Below is a listing; transcribe it exactly but without any images.
:: Dataset entries ::
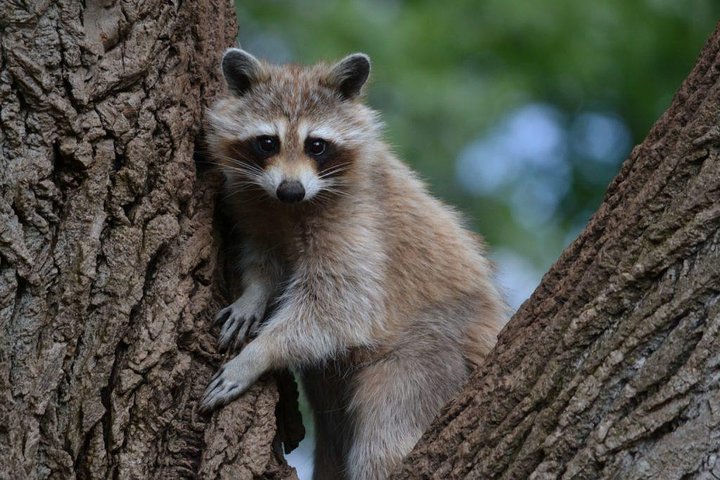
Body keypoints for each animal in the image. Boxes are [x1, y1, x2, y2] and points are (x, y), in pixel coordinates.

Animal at [200, 48, 506, 480]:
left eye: (316, 145)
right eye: (267, 143)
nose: (291, 189)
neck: (288, 209)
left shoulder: (358, 222)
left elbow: (343, 305)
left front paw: (260, 353)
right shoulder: (253, 203)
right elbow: (264, 257)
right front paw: (254, 295)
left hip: (426, 357)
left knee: (384, 440)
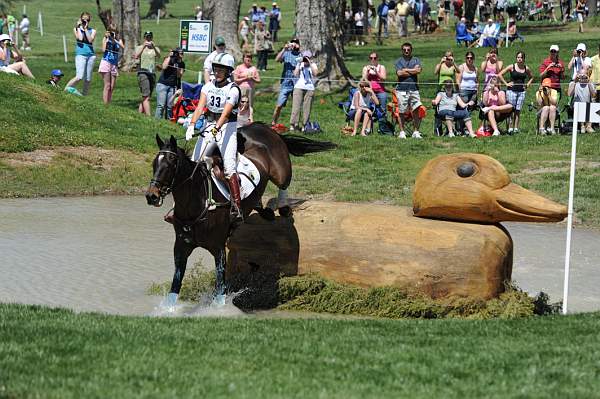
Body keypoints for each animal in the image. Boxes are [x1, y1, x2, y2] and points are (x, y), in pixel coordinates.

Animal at [144, 123, 336, 308]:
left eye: (170, 164)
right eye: (154, 164)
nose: (151, 196)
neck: (197, 202)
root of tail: (264, 127)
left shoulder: (218, 248)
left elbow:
:::
### Written response:
Body keypoints for each animal in the image. Boxes are [x1, y1, x2, y2] and points are (x, y), in pixel coordinates.

Animal at [200, 48, 506, 480]:
left eye: (316, 145)
right eye: (267, 143)
nose: (291, 189)
neck: (288, 209)
left shoulder: (358, 222)
left elbow: (343, 305)
left front paw: (260, 353)
right shoulder: (253, 203)
right elbow: (264, 257)
right front paw: (254, 295)
left hip: (426, 357)
left knee: (384, 440)
Body keypoints for each animal in the image. Boxes are [x1, y1, x2, y2] and points are (x, y), in pixel coordinates.

Animal at [144, 123, 336, 308]:
left eye: (170, 164)
right eye: (154, 164)
nose: (151, 196)
neck: (197, 202)
root of tail: (264, 127)
left shoulder: (218, 248)
left elbow:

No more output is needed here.